Текст для чтения |
______________________________

Глава 2 Разрушая наш дом

   «Если хотите уничтожить амбар, – сказал мне однажды фермер, – пробейте в крыше дыру в полметра. А потом просто отойдите».
Архитектор Крис Риддл, Амхерст, Массачусетс

   Как только исчезнут люди, природа возьмет все на себя и немедленно примется за уборку дома – точнее, домов. За их уборку с поверхности Земли. Все они исчезнут.
   Если у вас есть дом, то вы уже знаете, что для него это всего лишь вопрос времени, даже если вы отказывались это принимать, пока эрозия безжалостно атаковала для начала ваши сбережения. При покупке вам говорили, сколько будет стоить дом, но никто не упомянул, что вам придется также платить за то, чтобы природа не забрала дом задолго до того, как это сделает банк.

______________________________

Выдержки из перечня |

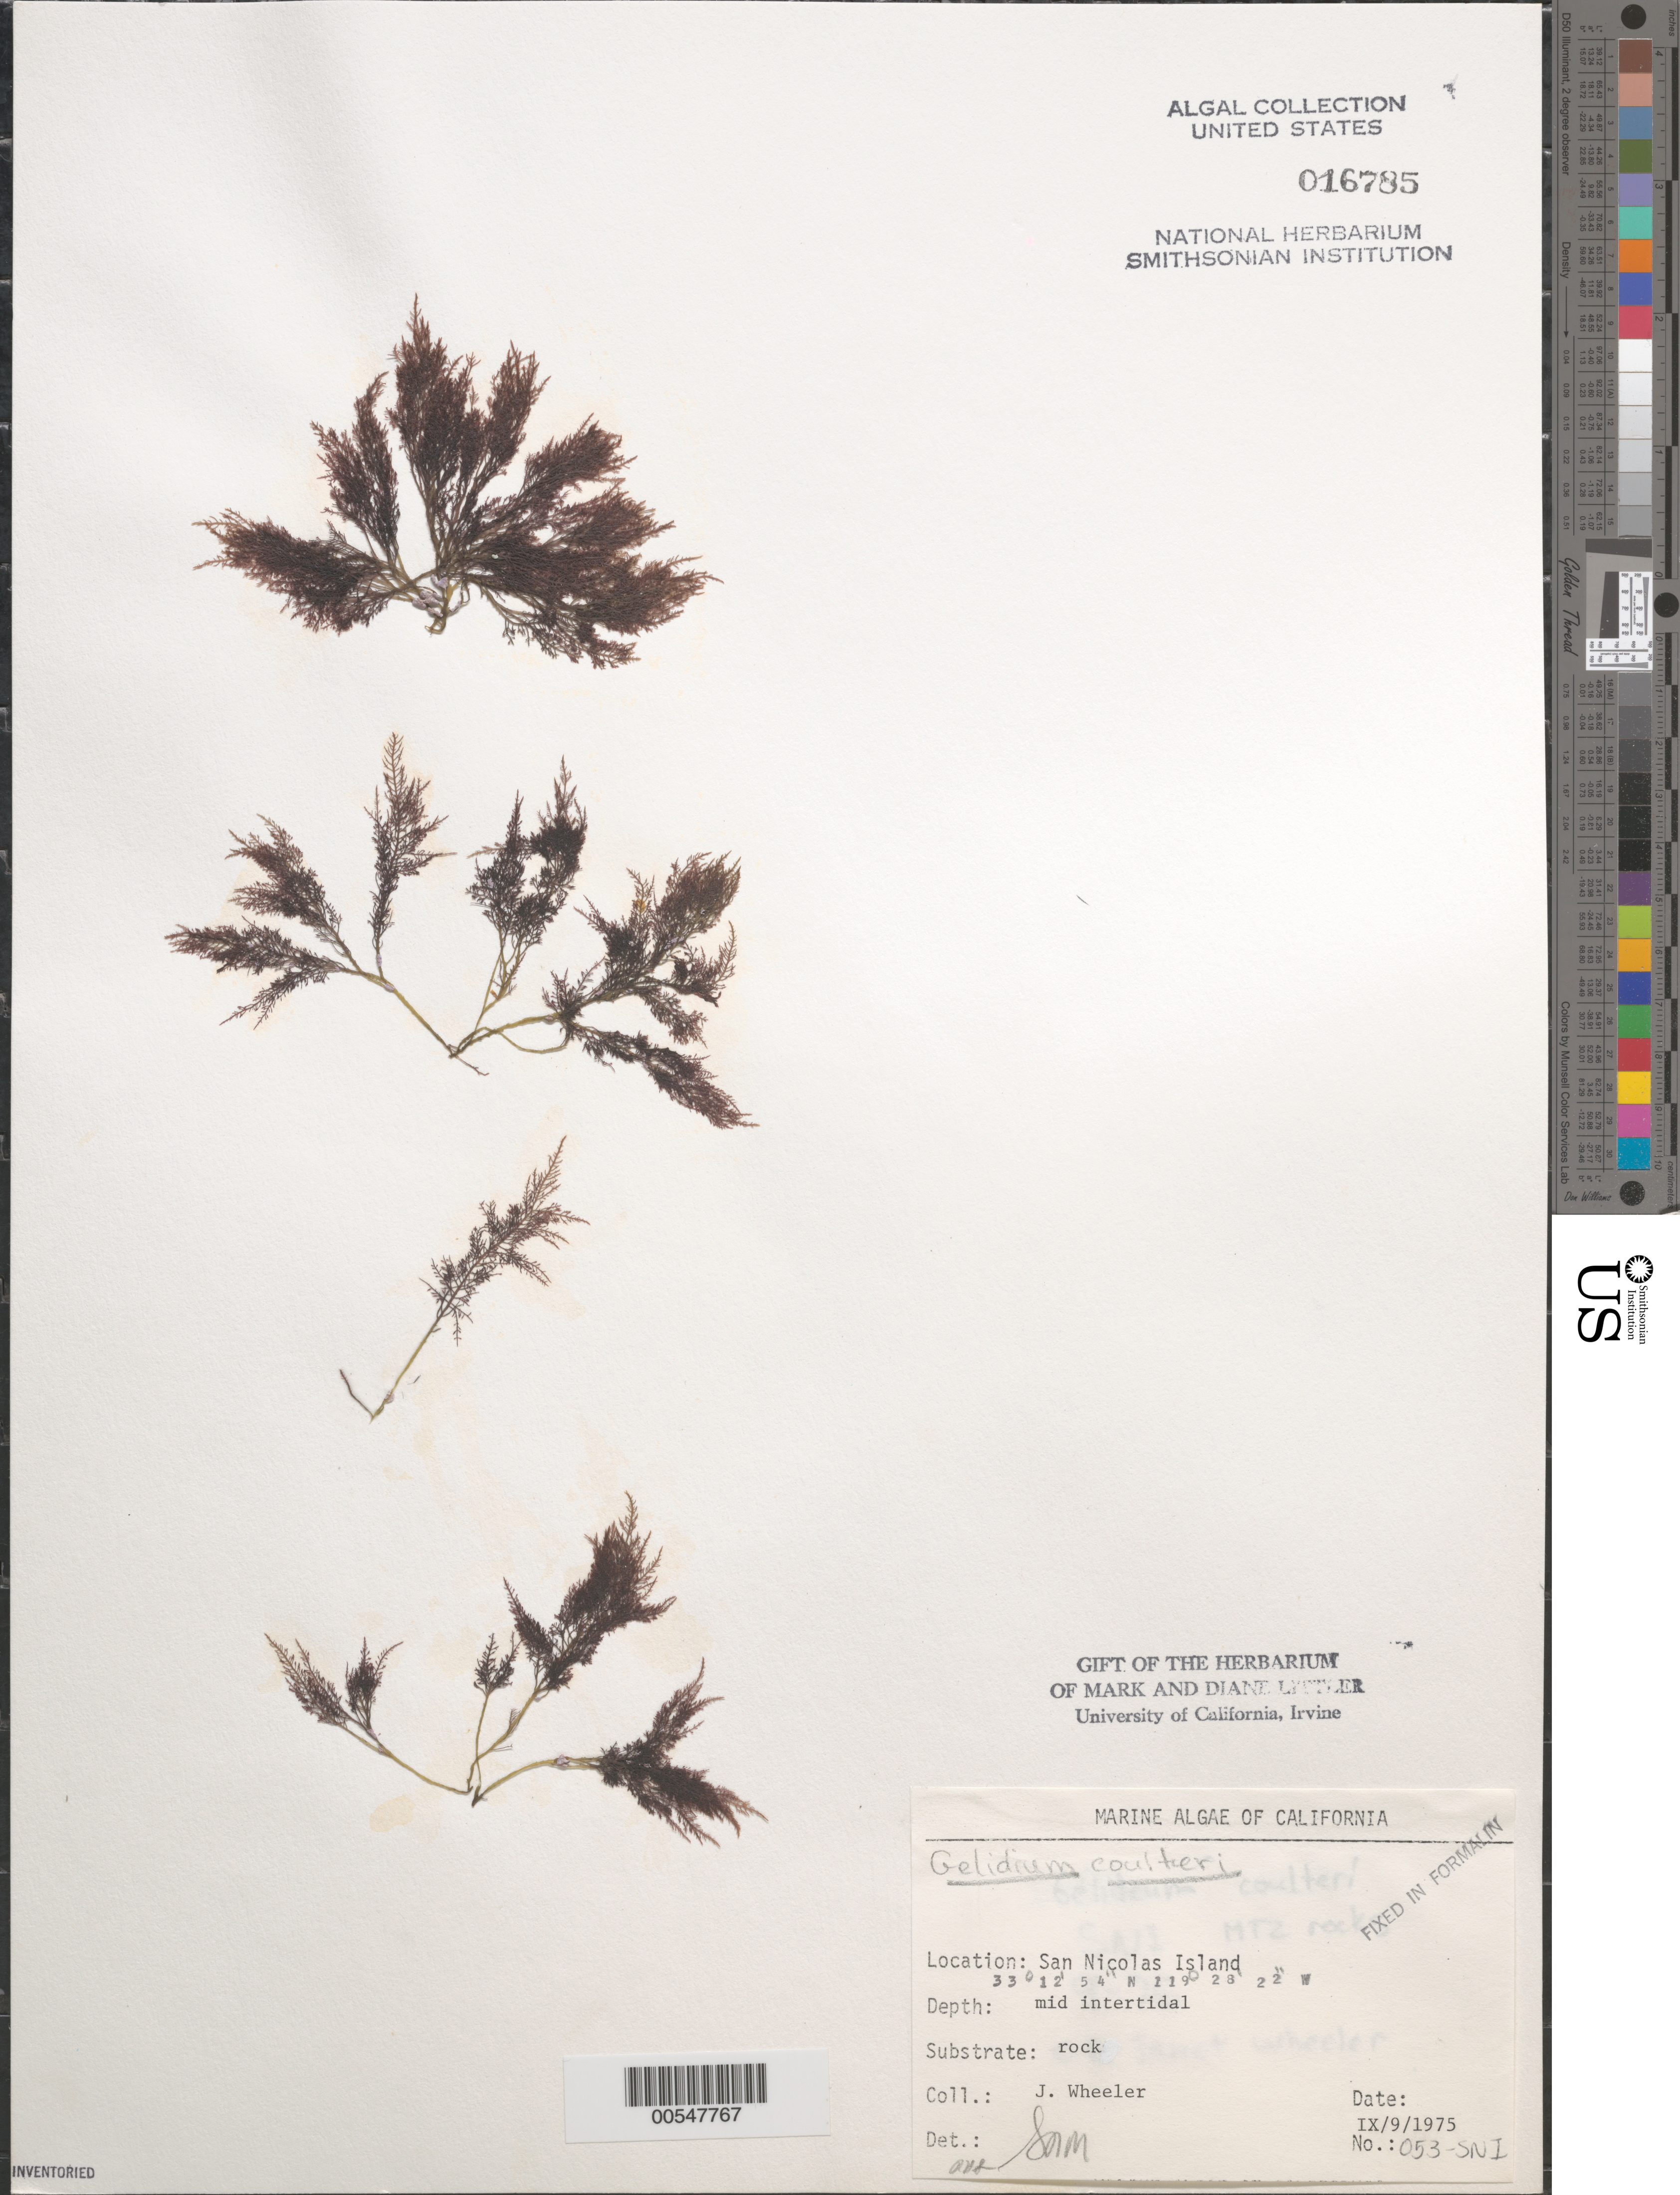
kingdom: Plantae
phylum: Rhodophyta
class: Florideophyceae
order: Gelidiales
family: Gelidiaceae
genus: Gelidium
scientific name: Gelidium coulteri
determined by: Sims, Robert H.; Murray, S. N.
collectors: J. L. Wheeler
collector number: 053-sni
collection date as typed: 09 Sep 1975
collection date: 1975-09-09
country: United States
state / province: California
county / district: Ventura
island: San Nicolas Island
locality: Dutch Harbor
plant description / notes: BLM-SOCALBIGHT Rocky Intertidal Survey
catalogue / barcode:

______________________________

Суть задания |
A. Верните из текста для чтения точный фрагмент, начиная со слов «Глава 2 Разрушая» и заканчивая словами «это сделает банк.».
B. Что, согласно словам фермера из текста для чтения, нужно сделать, чтобы уничтожить амбар?

Решения по заданиям |
A.
Глава 2 Разрушая наш дом

   «Если хотите уничтожить амбар, – сказал мне однажды фермер, – пробейте в крыше дыру в полметра. А потом просто отойдите».
Архитектор Крис Риддл, Амхерст, Массачусетс

   Как только исчезнут люди, природа возьмет все на себя и немедленно примется за уборку дома – точнее, домов. За их уборку с поверхности Земли. Все они исчезнут.
   Если у вас есть дом, то вы уже знаете, что для него это всего лишь вопрос времени, даже если вы отказывались это принимать, пока эрозия безжалостно атаковала для начала ваши сбережения. При покупке вам говорили, сколько будет стоить дом, но никто не упомянул, что вам придется также платить за то, чтобы природа не забрала дом задолго до того, как это сделает банк.

B. Пробить в крыше дыру в полметра, а потом просто отойти.